「地域政策講演会」(賛助会員・地域開発研究懇談会会員対象)
第429回 地域開発研究懇談会併催(2008年09月)

「低炭素化と都市づくり」

 講 師 伊藤 滋 氏
      (財)日本地域開発センター会長、早稲田大学特命教授

 日 時 2008年9月10日(水)15時〜17時

 会 場 東海大学校友会館 朝日の間

 我が国のCO2排出量を最小化するには、地下に熱供給管を張り巡らせ排熱利用をするなど、都市計画及び都市づくりの場と機会を活用していくことが重要である。当センターの会長である伊藤滋が、低炭素社会の実現に向けた取組みの方向性について語った。

■内容
1. 温室効果ガス等の現況
排熱を有効利用するには、給湯器を地域内に張り巡らせることが必要である。しかしこの給湯用配管は公的施設になっていない。地下空間に給湯用配管を入れるには、パイプの口径を少なくするなどの課題があるが、いずれ公的施設になるであろう。

2. 都市レベルの取り組み
国内3都市でシミュレーションをした結果、業務特化型市街地、都心居住型、成熟型市街地のいずれも、個別対策だとCO2は18%強削減できるが、街区内のビルが共同で熱供給管を整備することによりCO2は50%以上削減できた。
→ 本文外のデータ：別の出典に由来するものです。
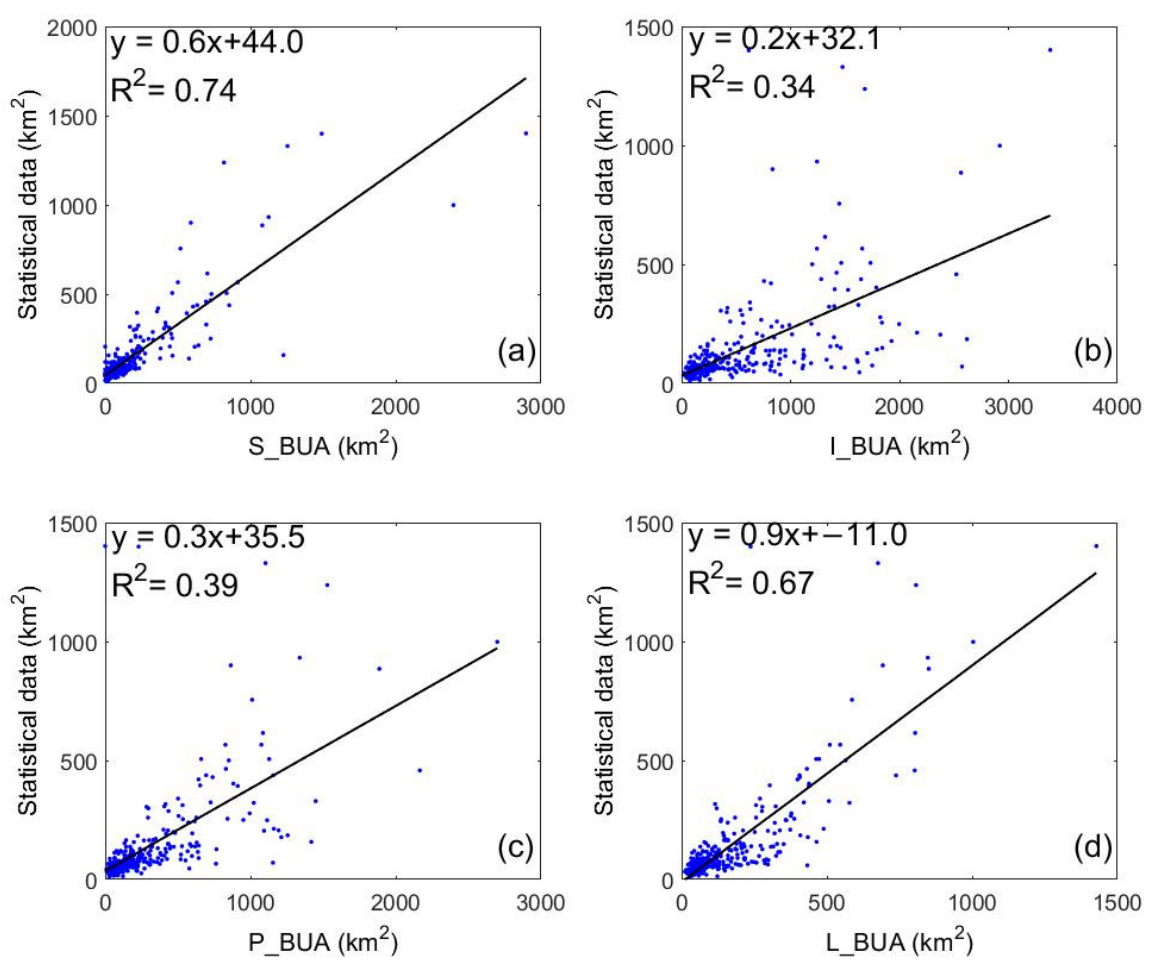
Figure 2. The scatter plot in mainland cities in 2015.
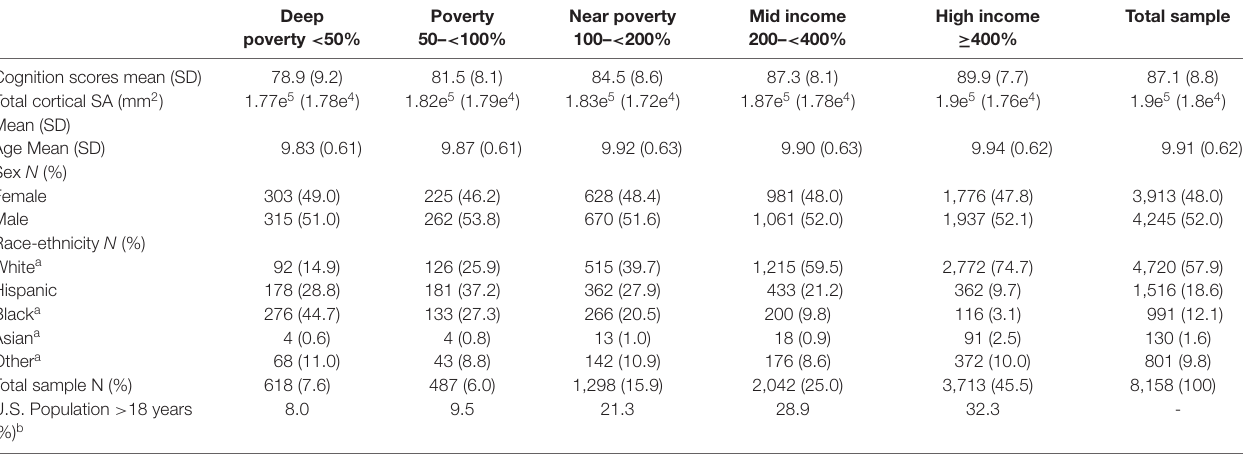
TABLE 1 | Distributions for cognition scores, total cortical surface area (SA), age, sex, and race-ethnicity are shown for the overall sample and each income-to-need group as defined by the federal poverty level.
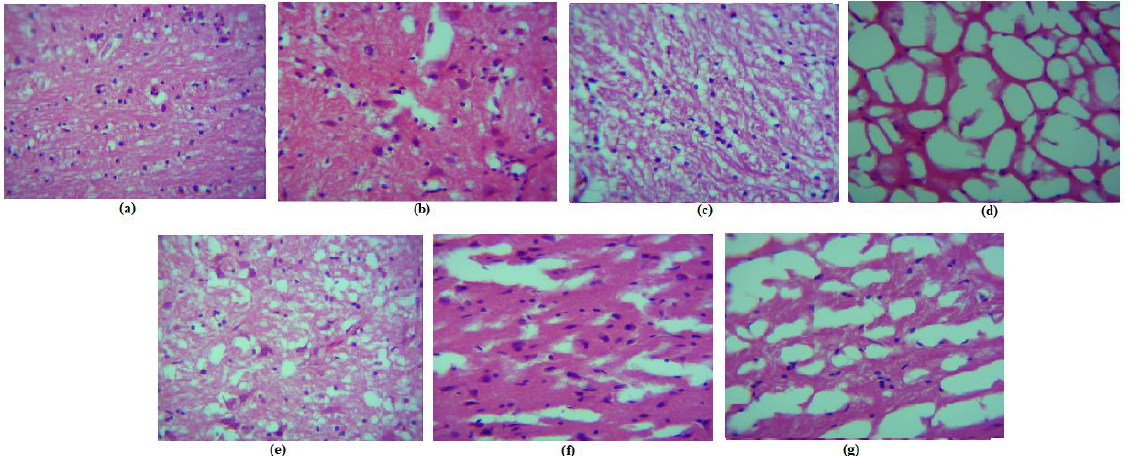
Figure 12. Brain histopathology of rats after sacrifice following the treatments for a period of 21 days ( a ) normal ( b ) diseased ( c ) BLNPs Treated (500 µg/kg BW) ( d ) silymarin Treated (10 mg/kg BW) ( e ) SLNPs Treated (500 µg/kg BW) ( f ) Zn Treated (10 mg/kg BW) ( g ) ZSLNPs Treated (10 mg/kg BW + 500 µg/kg BW).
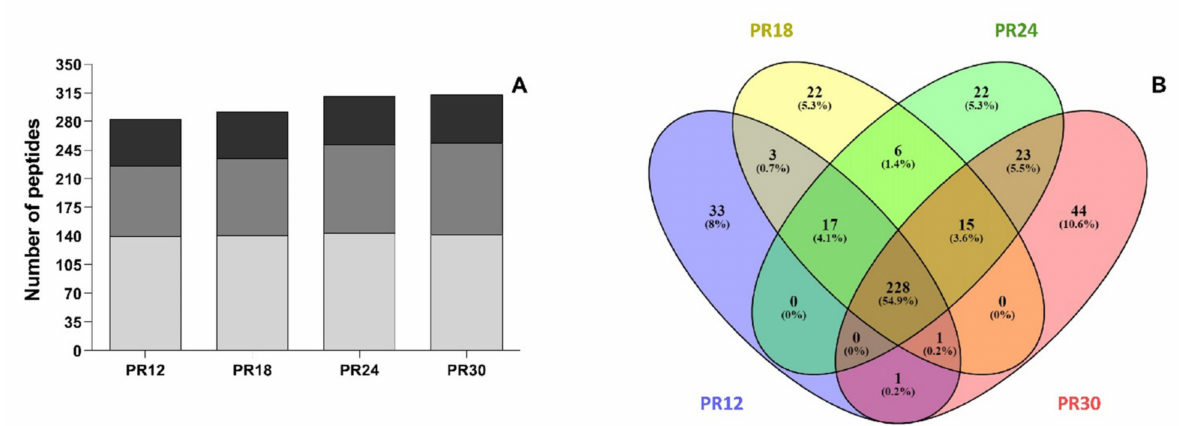
Figure 3. Number of peptides identified in the Parmigiano-Reggiano (PR) peptide fractions. ( A ) Number of peptides identified in the PR water-soluble peptide extracts at 12 (PR12), 18 (PR18), 24 (PR24), and 30 (PR30) months of ripening. The incidence of the different milk proteins on the released peptides is also shown. Gray identified the number of peptides released from β -casein. Dark gray identified the number of peptides released from α S1-casein. Black identified the number of peptides released from α S2-casein. ( B ) Venn diagram created with all the identified peptides in PR water-soluble peptide extracts at 12, 18, 24, and 30 months of ripening (see online Supplementary Material Table S1 for the peptide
問題は、地下に熱供給管を入れるような都市エネルギー型は、工事費が高すぎてビルオーナーでは自己負担できないことである。

3. 単体レベルの取り組み
太陽光発電は約200万円の設備投資を20〜25年で回収する。一方、太陽熱給湯器にかかる設備投資は、集合住宅で1件当たり30万円、戸建は約70万。設備投資回収は、集合住宅約10年、戸建15年でできる。太陽熱供給はローテクで蓄熱できる利点もある。一方、太陽光発電の課題は蓄電池の価格できまる。太陽光発電設備が100万円、電池50万円、足して150万円まで価格が落ちれば急速に広がるだろう。

4 . 都市計画による低炭素化の試み
都市計画による低炭素化の方策として、以下の4点を提案する

都市計画による低炭素化(試案)

A. 低炭素地域制
[遵守項目]
1. エネルギー制御用地下室の設置
(蓄電池、蓄熱槽等)
2. 建築線の設定
(前面道路境界もしくは敷地境界線)
3. 戸建建築の禁止
4. 最小限敷地規模
5. 太陽光・太陽熱等自然エネルギー利用
(自給自足できる量)
B. 低炭素化都市プロジェクト
1. コミュニティ型電力ネットワーク
2. 地域冷熱供給ネットワーク
尚、エネルギーセンターと道路を横断するエネルギー供給管は、都市施設と認定する。
エネルギーセンターは、約10haの一ヶ所設置する。
注)その用地は、学校、公園、病院、駐車場等の地下部分が考えられる。
. 既存建築物について
上記の各種地域内にある小規模な既存建築物については、まず
 1.窓の二重化
 2.外壁の二重化
を求める。
この、1、2及び自然エネルギー利用を実施しない建築物については、グリーン料金を適用する。更に、固定資産税にカーボンオフセット費用を上乗せする。
D. 低炭素化公共事業
1. エネルギーセンターと道路横断エネルギー管は、都市施設であるから、公共事業で整備する。尚、エネルギーセンター内の機器の設置とエネルギー管の利用は企業が行う。(上下分離方式)
2. 市街地・エネルギー統合地域の設定に際しては、区画整理と再開発に関する補助支援を民間の企業等に行う。
3.

その財源としては、揮発油税を充当する。


 今まで提案してきた対策では限界がある。低炭素化の鍵は、蓄電池能力に尽きる。日本の技術の粋を集めた蓄電池ができれば、日本でのいろんな楽しい国づくり、地域づくりも展開していくであろう。